All works well with grep -f data1 data2 data3 ...
until the items in data1
are also null-delimited.
Using only newlines - ok:
$ cat data1
1234
abcd
efgh
5678
$ cat data2
1111
oooo
abcd
5678
$ grep -xFf data1 data2
abcd
5678
data2
contains null-delimited items - ok when -z
used:
$ printf '1111\0oooo\0abcd\0005678' > data2
$ grep -zxFf data1 data2 | xargs -0 printf '%s\n'
abcd
5678
Now both data1
and data2
contain null-delimited items - fail. Seems that the -z
option does not apply to the file specified with -f
:
$ printf '1234\0abcd\0efgh\0005678' > data1
$ grep -zxFf data1 data2 | xargs -0 printf '%s\n'
$
The problem is that I do need both files to have null-delimited items.

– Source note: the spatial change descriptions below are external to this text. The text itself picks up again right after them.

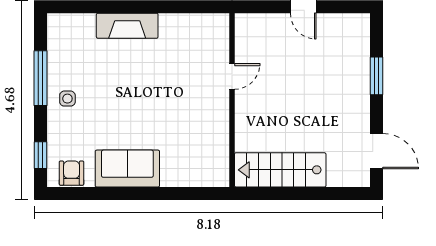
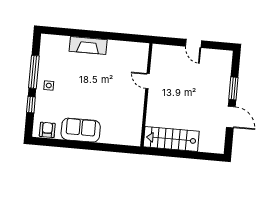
door: (232, 76) -> (148, 81), swing flipped
door: (377, 151) -> (231, 117), moved
window: (40, 155) -> (31, 105), moved

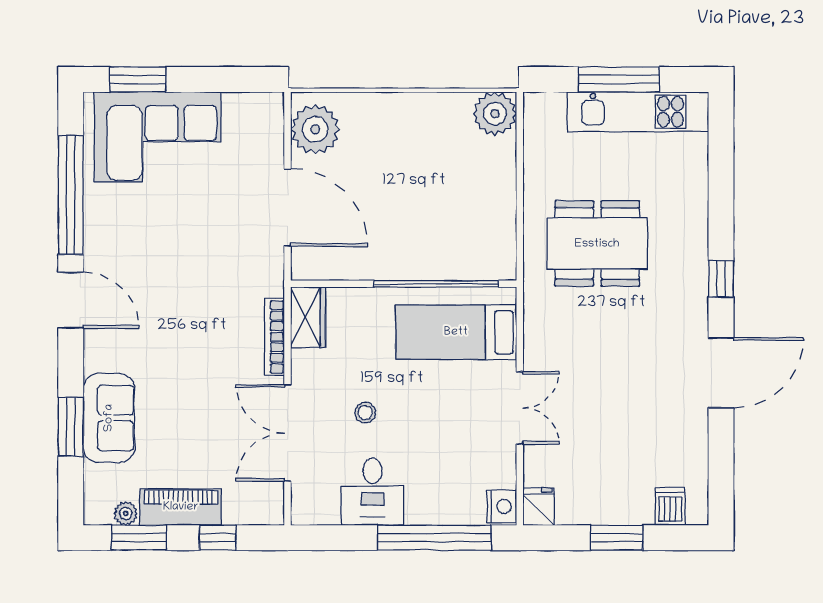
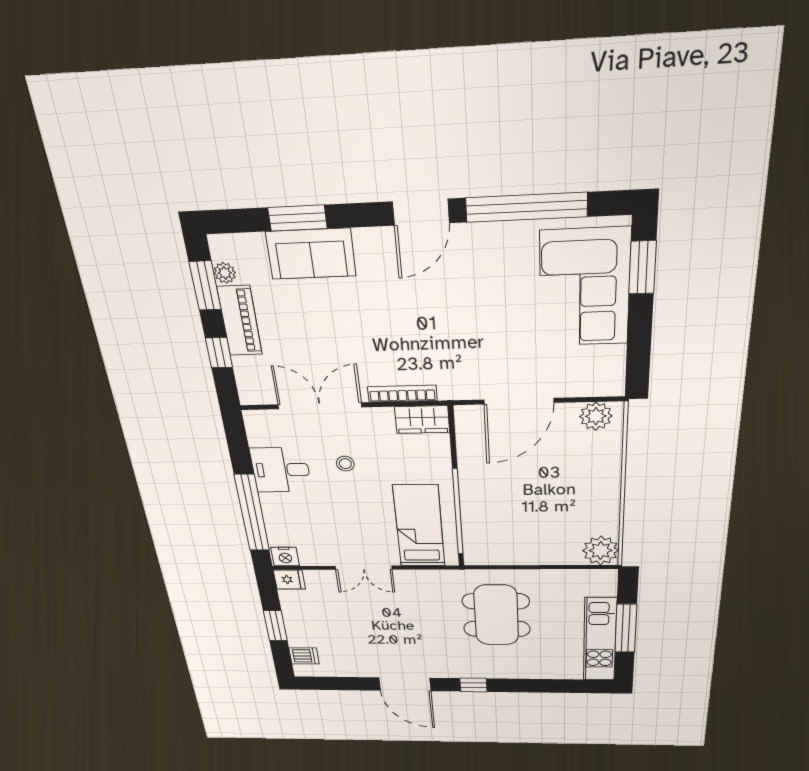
plant: (315, 129) -> (596, 416), width x0.73, depth x0.73

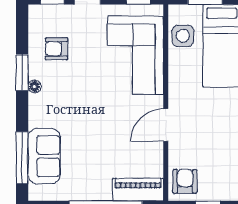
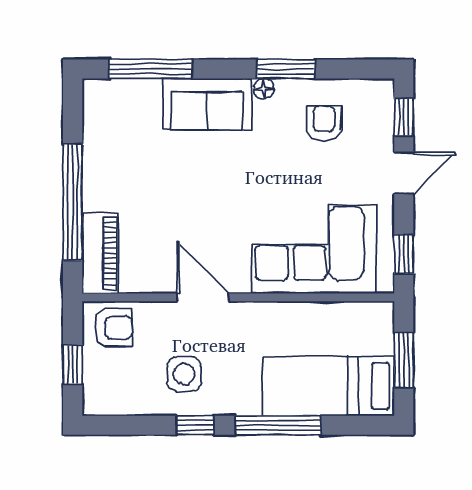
side table: (183, 36) -> (184, 374), moved
sofa: (44, 156) -> (207, 104), moved

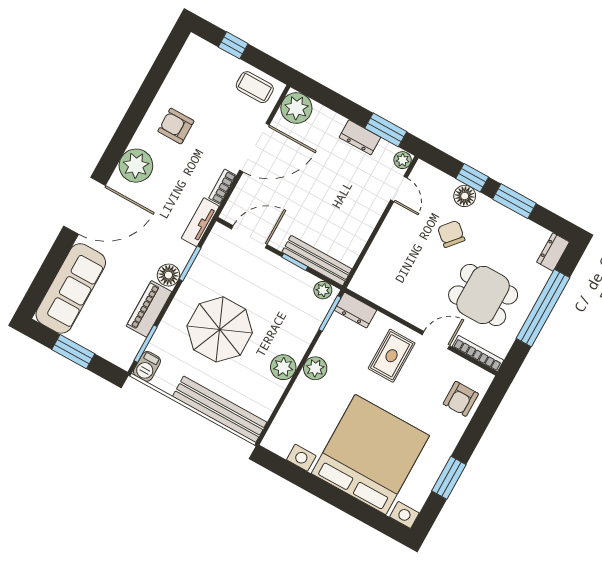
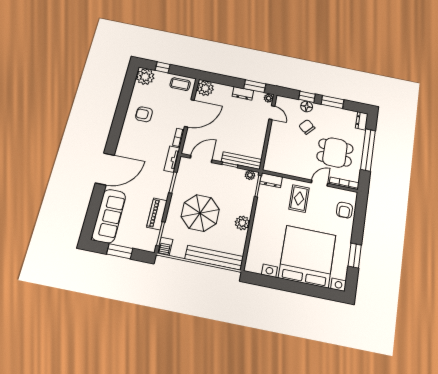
plant: (136, 166) -> (145, 77), moved
floor lamp: (168, 275) -> (163, 192), removed
plant: (315, 368) -> (260, 218), removed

Obvious work-around could be (for example) a good old while
loop:
while IFS= read -rd '' line || [[ $line ]]; do
if grep -zqxF "$line" data2; then
printf '%s\n' "$line"
fi
done < data1
But since I have many files with lots of items, this will be painfully slow! Is there a better approach (I do not insist on using grep
)?
Since order retention isn't important, you're trying to match exact strings, and you have GNU tools available, instead of using fgrep
I'd suggest comm -z
.
$ printf '%s\0' 1111 oooo abcd 005678 >data2
$ printf '%s\0' 1234 abcd efgh 005678 >data
$ comm -z12 <(sort -uz <data) <(sort -uz <data2) | xargs -0 printf '%s\n'
005678
abcd
If you generate your files sorted in the first place (and thus can leave out the sort
operations), this will also have very good memory and performance characteristics.